Hélène Rabaté
Hélène Rabaté, sans titre, 2009
Projection vidéo sur papier peint,
boucle, 58’
D’abord Hélène Rabaté fait partie de ces peintres qui jamais n’utilisent de supports ou de produits relevant de la peinture, au sens propre, de même qu’elle dessine sans jamais faire usage des attributs légitimes du dessin.
Pour elle "il s’agit de travailler à partir d’objets ou de matériaux existants, souvent industriels de par leur mode de fabrication, issus du domaine de la décoration ou destinés à une application courante. J’essaie de repérer dans ces ‘matières premières’ ce qui fait signe ou, au moins, les attributs fondamentaux qui justifient leur utilité et notre manière de les appréhender habituellement." Parce qu’elle consiste bien en un défrichage du sens second, d’un second degré des signes, sa production se réfère à la sémiotique. Elle cherche à les émanciper de leur vocation communicationnelle, comme elle affranchit les objets de leur fonction, à modifier leur statut désormais mutant.

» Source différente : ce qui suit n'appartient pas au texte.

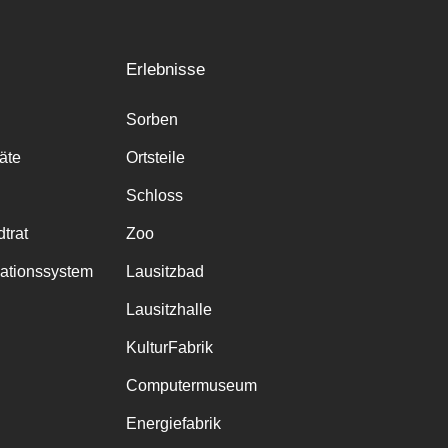
Erlebnisse
Sorben
räte
Ortsteile
Schloss
trat
Zoo
mationssystem
Lausitzbad
Lausitzhalle
KulturFabrik
Computermuseum
Energiefabrik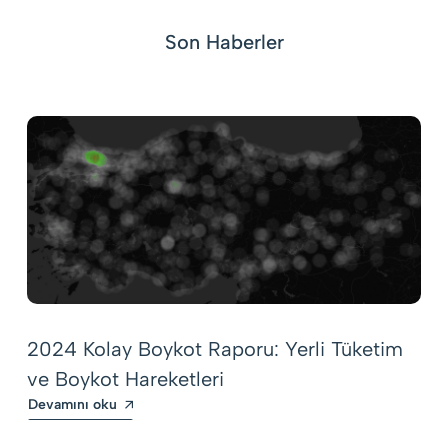
Son Haberler
2024 Kolay Boykot Raporu: Yerli Tüketim
ve Boykot Hareketleri
Devamını oku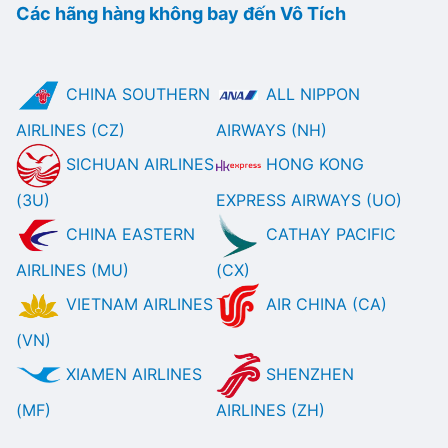
Các hãng hàng không bay đến Vô Tích
CHINA SOUTHERN
ALL NIPPON
AIRLINES (CZ)
AIRWAYS (NH)
SICHUAN AIRLINES
HONG KONG
(3U)
EXPRESS AIRWAYS (UO)
CHINA EASTERN
CATHAY PACIFIC
AIRLINES (MU)
(CX)
VIETNAM AIRLINES
AIR CHINA (CA)
(VN)
XIAMEN AIRLINES
SHENZHEN
(MF)
AIRLINES (ZH)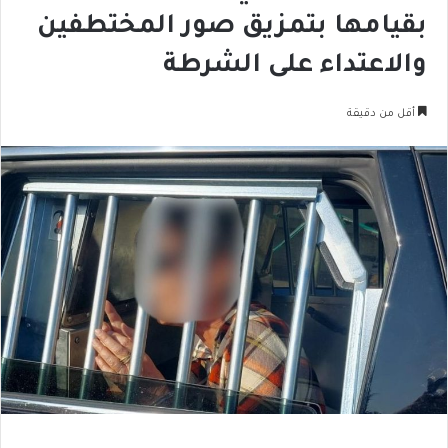
بقيامها بتمزيق صور المختطفين
والاعتداء على الشرطة
أقل من دقيقة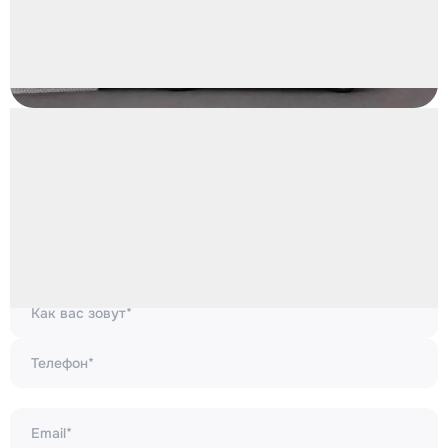
Дистрибуция напитков
Вопрос по продукции или
сотрудничеству?
Стать партнёром или уточнить детали?
Оставьте заявку — мы ответим в ближайшее время
Юридическое лицо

Mais la pratique de cette artiste interroge également les notions de processus, d’action, de geste, de pratique même. En un mot, de "travail". Le sien propre tout autant que celui de ceux et celles qui sont à l’origine des matériaux qu’elle utilise ou qui en feraient normalement usage. Elle instaure un dialogue contre-nature entre les principes de répétition et d’organisation scientifique du travail, chers aux adeptes du taylorisme et du fordisme, aux partisans de l’efficacité d’une part, et les activités de petites mains, plus maigres ou plus modestes, ce qu’on désigne par les termes "ouvrages de dames", qui n’ont d’autre intérêt que de passer le temps et lui donner forme d’autre part. Canevas, crochet, broderie… bref, tout ce qui ressemble à du fer forgé en beaucoup plus mou et plus léger.
C’est sans doute ce qui explique la théorie développée par Hélène au sujet du "rendement minimum" dont Trente-cinq mille constitue une illustration exemplaire. Il ne s’agit pas là de rechercher une absence ou une
carence, mais plutôt un écart, une disproportion entre ce qui est donné à voir et les efforts consentis pour accomplir. Il s’agit de vider le travail de sa destination, de son objet, pour n’en garder que la substance, le
travail lui-même, le "faire", le labeur, sans jamais que soit rendu ce caractère laborieux au stade de sa réception.
Cette œuvre pourrait bien être le fruit d’une relation consommée entre Satie et Beckett. Elle érige l’aliénation au rang d’art.